Pour la bourgeoisie de droite victorieuse, les élections ne sont que la première étape d’une contre-attaque visant à «sauver l’Espagne », c’est-à-dire restaurer un ordre bourgeois stable et le pouvoir de l’Église, en allant si nécessaire jusqu’au coup d’État et à l’écrasement total du mouvement ouvrier, comme en Allemagne. Le premier parti aux Cortes est la Confédération Espagnole des Droites Autonomes (CEDA) de Gil Robles, inspiré par la hiérarchie de l’Eglise. Et même si le nouveau gouvernement dirigé par Lerroux ne comprend pas de représentants de la droite, il applique déjà une politique de réaction : subventions massives à l’Eglise, rationnement des écoles publiques, recrutement en masse dans la police, remise en cause de l’autonomie de la Catalogne, amnisties des militaires putschistes, soutien du pouvoir aux actions des groupes fascistes contre les locaux et la presse des organisations ouvrières, etc. Face à cette offensive réactionnaire, les ouvriers ressentent le besoin d’unir leurs rangs. L’agitation de l’OGE pour le front unique trouve un écho important. Caballero se prononce en faveur de l’extension des alliances ouvrières sur le modèle de la Catalogne, ce qui est fait à Madrid grâce au poids de l’UGT. Si la direction nationale de la CNT s’y refuse toujours avec des arguments peu différents de ceux des staliniens pendant la période « ultra-gauche » de l’IC, la CNT des Asturies s’y rallie. Dans cette dernière province, la CNT et l’UGT signent un pacte dont la base est « l’acceptation de la démocratie ouvrière révolutionnaire, c’est-à-dire la volonté de la majorité du prolétariat, en tant que dénominateur commun et facteur décisif du nouvel ordre de choses ».

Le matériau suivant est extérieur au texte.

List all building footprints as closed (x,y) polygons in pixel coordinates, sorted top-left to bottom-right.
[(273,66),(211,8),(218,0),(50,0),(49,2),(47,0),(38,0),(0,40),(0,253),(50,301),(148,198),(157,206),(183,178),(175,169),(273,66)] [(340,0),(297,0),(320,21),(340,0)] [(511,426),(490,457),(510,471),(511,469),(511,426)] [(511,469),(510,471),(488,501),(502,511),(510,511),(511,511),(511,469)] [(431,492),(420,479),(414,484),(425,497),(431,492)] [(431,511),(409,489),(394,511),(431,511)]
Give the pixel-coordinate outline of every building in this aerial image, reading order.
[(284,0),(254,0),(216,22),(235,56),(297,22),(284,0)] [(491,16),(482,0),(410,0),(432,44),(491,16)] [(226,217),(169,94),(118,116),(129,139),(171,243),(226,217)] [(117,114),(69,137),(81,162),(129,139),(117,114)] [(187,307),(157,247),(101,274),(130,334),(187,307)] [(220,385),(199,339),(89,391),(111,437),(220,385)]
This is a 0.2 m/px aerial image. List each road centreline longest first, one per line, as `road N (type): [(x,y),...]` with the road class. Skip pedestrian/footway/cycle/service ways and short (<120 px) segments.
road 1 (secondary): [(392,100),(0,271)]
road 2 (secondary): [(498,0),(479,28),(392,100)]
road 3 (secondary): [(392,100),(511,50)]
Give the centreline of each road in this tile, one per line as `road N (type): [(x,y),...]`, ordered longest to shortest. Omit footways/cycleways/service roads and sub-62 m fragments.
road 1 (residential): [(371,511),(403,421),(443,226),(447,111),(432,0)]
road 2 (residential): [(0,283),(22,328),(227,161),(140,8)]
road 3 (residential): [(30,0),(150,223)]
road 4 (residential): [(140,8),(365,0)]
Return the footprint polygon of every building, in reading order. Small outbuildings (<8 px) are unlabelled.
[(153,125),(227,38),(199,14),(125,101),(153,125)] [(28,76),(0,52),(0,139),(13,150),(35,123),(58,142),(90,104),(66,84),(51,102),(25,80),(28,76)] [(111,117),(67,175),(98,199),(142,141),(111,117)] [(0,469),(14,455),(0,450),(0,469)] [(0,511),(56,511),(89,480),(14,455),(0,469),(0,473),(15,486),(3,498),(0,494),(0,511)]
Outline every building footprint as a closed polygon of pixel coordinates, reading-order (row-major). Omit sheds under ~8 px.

L’ICE face au tournant de la situation politique

Comme en toute période de crise intense de la société capitaliste, la situation politique mondiale et espagnole évolue de façon brusque. Trotsky en tire rapidement des conclusions sur l’orientation et la tactique de construction. Suite à l’arrivée d’Hitler au pouvoir et à l’absence de réaction au sein de l’IC devant la trahison du PC allemand, il conclut que l’IC est passée définitivement du côté de l’ordre bourgeois, c’est-à-dire est devenue irredressable. C’est pourquoi l’Opposition de Gauche devient Mouvement pour la IVe Internationale. Mais les événements tragiques d’Allemagne provoquent aussi un mouvement dans les masses elles-mêmes. Des courants de gauche significatifs apparaissent dans tous les partis sociaux-démocrates, en particulier dans leurs organisations de jeunesse, comme en Autriche, en France, en Espagne. Cette évolution atteint même les chefs sociaux-démocrates qui tendent à gauchir leur politique, car ils comprennent qu’à défaut de lutter contre le fascisme, ils risquent eux-mêmes d’être éliminés par ce dernier. Réciproquement, l’avant-garde autrefois attirée par les PC, tend à s’en détourner. Enfin, dans les masses, l’aspiration au Front Unique grandit. C’est pourquoi Trotsky préconise aux petits groupes de propagande que sont les sections d’Opposition de Gauche d’entrer avec leur programme et leurs idées dans les partis sociaux-démocrates pour se lier au courant de gauche, qu’il juge « centristes », les féconder et les gagner au trotskysme.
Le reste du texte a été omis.